Skip customers with no historical transactions to focus on active buyers:

Python AppGUI App

Python

if history[TRANSACTION_DATA_SOURCE].count() == 0:
    return None

Python

def item_quantity_active_only_target_fn(
    history: target_function.Events,
    future: target_function.Events,
    attributes: target_function.Attributes,
    ctx: Dict,
) -> np.ndarray | None:
    # === Configuration ===
    TARGET_WINDOW_DAYS = 21
    TRANSACTION_DATA_SOURCE = "transactions"

    # Exclude customers with no historical transactions
    if history[TRANSACTION_DATA_SOURCE].count() == 0:
        return None

    target_window = timedelta(days=TARGET_WINDOW_DAYS)
    if target_function.has_incomplete_training_window(ctx, target_window):
        return None
    future = future.interval_from(ctx[target_function.SPLIT_TIMESTAMP], target_window)

    total_quantity = future[TRANSACTION_DATA_SOURCE]["qty"].events.sum()
    return np.array([total_quantity], dtype=np.float32)

Recommended Metrics

Metric	Why it matters
MAE	Average error in the same units as the target — easy to interpret (e.g., "off by 2.5 items on average").
RMSE	Penalizes large errors more than MAE — important when big misses are costly.
R² Score	Proportion of variance explained.
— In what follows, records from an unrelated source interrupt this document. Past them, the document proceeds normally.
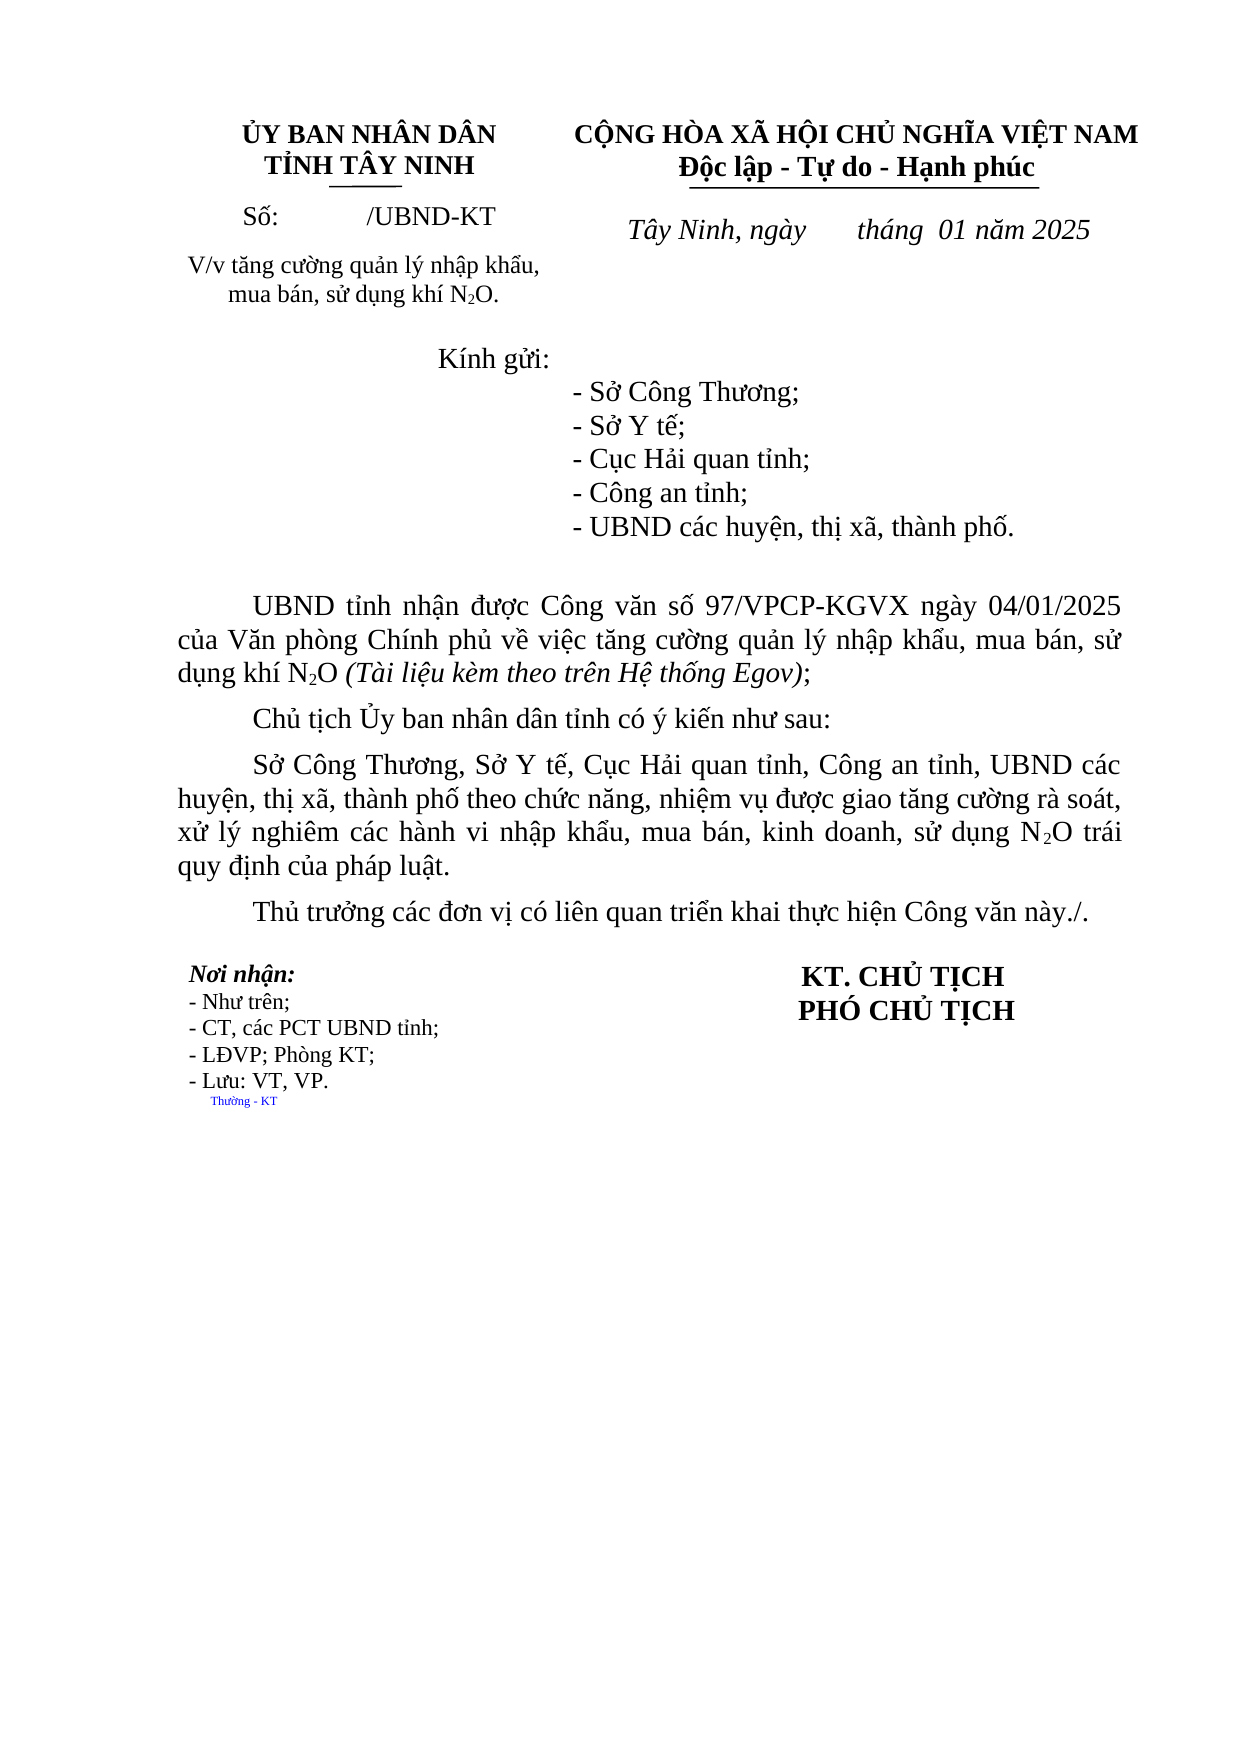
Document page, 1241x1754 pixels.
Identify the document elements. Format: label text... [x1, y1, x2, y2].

table_header Nơi nhận: - Như trên; - CT, các PCT UBND tỉnh; - LĐVP; Phòng KT; - Lưu: VT, VP. Thường - KT [177, 959, 646, 1108]
table_header KT. CHỦ TỊCH PHÓ CHỦ TỊCH [646, 959, 1122, 1108]
table_cell Số: /UBND-KT V/v tăng cường quản lý nhập khẩu, mua bán, sử dụng khí N2O. [177, 200, 561, 307]
table_header Kính gửi: [177, 341, 561, 542]
table_header ỦY BAN NHÂN DÂN TỈNH TÂY NINH [177, 118, 561, 199]
text UBND tỉnh nhận được Công văn số 97/VPCP-KGVX ngày 04/01/2025 của Văn phòng Chính phủ về việc tăng cường quản lý nhập khẩu, mua bán, sử dụng khí N2O (Tài liệu kèm theo trên Hệ thống Egov); [177, 588, 1122, 689]
table_header - Sở Công Thương; - Sở Y tế; - Cục Hải quan tỉnh; - Công an tỉnh; - UBND các huyện, thị xã, thành phố. [561, 341, 1137, 542]
text Sở Công Thương, Sở Y tế, Cục Hải quan tỉnh, Công an tỉnh, UBND các huyện, thị xã, thành phố theo chức năng, nhiệm vụ được giao tăng cường rà soát, xử lý nghiêm các hành vi nhập khẩu, mua bán, kinh doanh, sử dụng N2O trái quy định của pháp luật. [177, 747, 1122, 882]
table_header CỘNG HÒA XÃ HỘI CHỦ NGHĨA VIỆT Độc lập - Tự do - Hạnh phúc [561, 118, 1152, 199]
text Chủ tịch Ủy ban nhân dân tỉnh có ý kiến như sau: [177, 701, 1122, 735]
table_cell Tây Ninh, ngày tháng 01 năm 2025 [561, 200, 1152, 307]
text Thủ trưởng các đơn vị có liên quan triển khai thực hiện Công văn này./. [177, 894, 1114, 928]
Values above 0.5 suggest meaningful predictions.

Production Tips

Choose the right target for your action. Use visit count for staffing/scheduling, purchase value for revenue forecasting, and item quantity for inventory planning.
Log-transform heavily skewed targets. Purchase values often have a long tail. Consider np.log1p(total_value) as the target and np.expm1() to reverse it at prediction time.
Segment by customer type. New customers and loyal customers have very different baseline behaviors. Train separate models or include tenure as a feature.
Combine with classification. Pair a churn binary model with a spend regression model: first identify who will return, then estimate how much they'll spend.